Despite the rampant allegations in the media that requiring contraceptive coverage is unconstitutional, plaintiffs should not prevail on First Amendment grounds as a matter of well-settled Supreme Court precedent. Let’s go to the caselaw.

Justice Antonin Scalia, famously conservative and Catholic, wrote the majority opinion in Employment Division v. Smith. In Smith, the Court held that a neutral, generally applicable law that incidentally burdens one’s religious exercise does not violate the First Amendment. The case concerned two Native American worshippers who used peyote in a religious service. Despite the fact that the criminal prohibition of peyote precluded so fundamental an act of religious expression as taking communion, the Court held that the First Amendment did not entitle the plaintiffs to any exception whatsoever because the law applied to everyone. 

Justice Scalia explained that the government may grant an accommodation to religious groups but the First Amendment does not require that it do so. In his view, the proper protection from laws that burden religious freedom is the political process. If you need to use a regulated substance in your religious service, you must vote for officials who will legislate such a right. Requiring religious individuals be exempted from laws everyone else must follow would be to make “religious belief superior to the law of the land, and in effect to permit every citizen to become a law unto himself.”

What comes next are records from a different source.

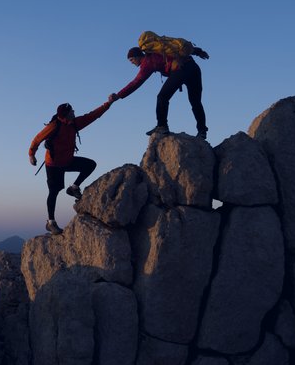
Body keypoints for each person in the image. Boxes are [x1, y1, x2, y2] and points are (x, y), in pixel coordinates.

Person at [28, 100, 113, 235]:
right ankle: (51, 222)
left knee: (90, 165)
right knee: (54, 191)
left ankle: (73, 188)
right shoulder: (53, 126)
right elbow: (36, 140)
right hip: (53, 164)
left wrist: (108, 103)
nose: (74, 112)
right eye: (72, 111)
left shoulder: (74, 124)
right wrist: (31, 155)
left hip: (67, 160)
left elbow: (92, 116)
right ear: (66, 114)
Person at [108, 43, 210, 139]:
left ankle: (162, 126)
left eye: (131, 59)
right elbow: (179, 49)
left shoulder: (147, 62)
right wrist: (198, 52)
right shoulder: (158, 51)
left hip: (181, 70)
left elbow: (136, 82)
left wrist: (118, 95)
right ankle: (202, 131)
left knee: (162, 97)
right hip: (194, 68)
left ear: (137, 56)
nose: (131, 62)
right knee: (196, 102)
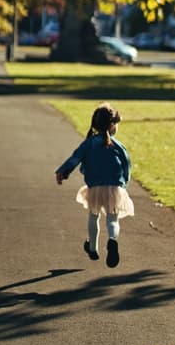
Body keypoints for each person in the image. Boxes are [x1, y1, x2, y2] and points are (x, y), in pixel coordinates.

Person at [55, 102, 134, 268]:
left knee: (93, 216)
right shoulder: (118, 146)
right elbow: (126, 165)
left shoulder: (89, 143)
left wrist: (63, 172)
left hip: (95, 188)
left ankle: (92, 248)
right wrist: (124, 183)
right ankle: (112, 240)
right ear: (112, 125)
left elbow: (75, 159)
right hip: (114, 188)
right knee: (113, 219)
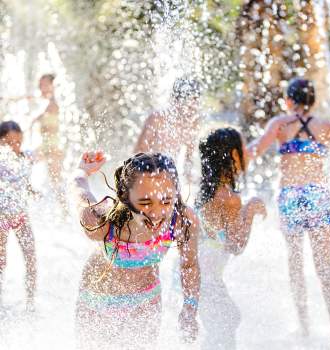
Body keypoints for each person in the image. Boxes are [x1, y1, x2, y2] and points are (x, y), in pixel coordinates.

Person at [247, 78, 330, 349]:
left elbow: (255, 150)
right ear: (313, 100)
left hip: (292, 197)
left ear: (289, 101)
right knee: (324, 267)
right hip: (318, 196)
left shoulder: (280, 124)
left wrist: (225, 156)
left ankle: (304, 325)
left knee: (295, 263)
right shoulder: (325, 126)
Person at [72, 151, 200, 349]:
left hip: (146, 300)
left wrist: (190, 308)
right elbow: (80, 192)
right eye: (145, 203)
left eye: (166, 201)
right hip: (97, 302)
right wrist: (81, 171)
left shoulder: (182, 220)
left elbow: (190, 265)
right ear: (125, 196)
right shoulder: (102, 222)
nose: (157, 213)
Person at [196, 128, 266, 350]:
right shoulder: (229, 198)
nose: (248, 151)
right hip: (206, 279)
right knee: (226, 323)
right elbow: (236, 245)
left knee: (225, 322)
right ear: (233, 155)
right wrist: (250, 211)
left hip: (196, 274)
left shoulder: (207, 188)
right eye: (243, 147)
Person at [134, 78, 201, 183]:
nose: (193, 108)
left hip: (170, 176)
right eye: (190, 102)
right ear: (176, 100)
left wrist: (192, 179)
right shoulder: (157, 118)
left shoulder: (191, 123)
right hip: (149, 173)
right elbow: (138, 152)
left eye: (196, 101)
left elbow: (188, 159)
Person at [0, 121, 37, 312]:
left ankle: (31, 303)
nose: (14, 145)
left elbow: (23, 181)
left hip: (21, 214)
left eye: (18, 141)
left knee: (31, 257)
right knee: (1, 261)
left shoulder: (26, 157)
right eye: (8, 142)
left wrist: (32, 191)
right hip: (1, 217)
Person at [32, 74, 67, 212]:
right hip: (48, 147)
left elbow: (53, 127)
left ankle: (65, 213)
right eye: (40, 84)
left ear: (53, 86)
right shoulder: (47, 102)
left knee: (57, 181)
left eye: (44, 84)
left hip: (53, 147)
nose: (41, 87)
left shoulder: (53, 104)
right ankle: (63, 212)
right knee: (55, 181)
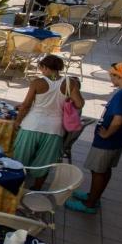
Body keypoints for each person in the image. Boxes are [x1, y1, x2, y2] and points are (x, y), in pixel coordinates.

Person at [67, 62, 122, 213]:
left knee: (98, 171)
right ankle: (94, 196)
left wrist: (107, 133)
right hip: (120, 138)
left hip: (108, 141)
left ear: (117, 76)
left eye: (111, 75)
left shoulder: (121, 96)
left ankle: (90, 204)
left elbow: (117, 120)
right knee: (105, 170)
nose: (110, 78)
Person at [12, 54, 84, 190]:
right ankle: (37, 188)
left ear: (45, 67)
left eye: (42, 68)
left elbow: (26, 105)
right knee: (45, 161)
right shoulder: (70, 83)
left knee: (21, 158)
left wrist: (17, 121)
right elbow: (79, 104)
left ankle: (15, 185)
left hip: (32, 125)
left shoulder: (37, 82)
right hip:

The problem with Justice Scalia’s approach, in my view, is that it provides too little protection to the adherents of minority religions. Leaving the accommodation of religious beliefs to the political process is likely sufficient to protect the right of Catholics to consume wine at mass. It is probably not sufficient to protect the interests of Native American adherents of a little-known faith who lack the number of voters and the political clout that Catholics enjoy.

But it doesn’t really matter that I don’t like the Supreme Court’s holding in Smith because it has been the law for over twenty years. The Court has upheld the ruling repeatedly. It is “black letter law,” the kind of not-up-for-debate rule the multi-state bar exam can test in a multiple choice question. Congress attempted to restore pre-Smith protections by enacting the Religious Freedom Restoration Act, so a plaintiff claiming that a generally applicable federal law burdens her religious expression has some recourse under that statute -– but not the Constitution. There is no use arguing how great the burden or how insignificant the government’s interest. That is the law: I have to accept that and Cardinal Dolan should as well. 

The HHS regulation is a law of general application. Courts have held nearly identical state contraceptive coverage laws to be constitutional in decisions the Supreme Court has declined to review. Given this reality, those promoting the idea that the HHS rule is “a radical violation of the First Amendment,” without any argument as to why Smith would not apply or might be overturned, appear to be either uninformed or disingenuous. 

Presumably, the USCCB’s false tweet is meant to bolster this unconstitutionality claim.  Perhaps to opponents of contraception, the HHS rule truly feels unconstitutional. But that isn’t what they are saying. They are making a legal claim. And they are using this unfounded legal claim to make extremely serious allegations. It is one thing to say, “I think this is a terrible policy.” It is something else entirely to suggest those whose policies you oppose are trampling the Constitution or persecuting the religious. 

Though the court order tweeted about doesn’t say what the USCCB says it does, the USCCB should be pleased with what it does say. For example, Judge Kane indicates that the term “a person,” as used in the Religious Freedom Restoration Act, might mean secular for-profit corporation. Also, though courts have found that improving the health of women and children and equalizing the coverage of women and men justify state contraceptive coverage laws, Judge Kane suggests the Obama administration may not be able to show a compelling interest in these objectives because it has granted too many exemptions.

The court order raises the possibility of a new reading of the RFRA that I find unpersuasive and troubling, but it leaves those statutory questions open and the First Amendment precedent unquestioned.

Let’s get our facts straight and argue about this in good faith.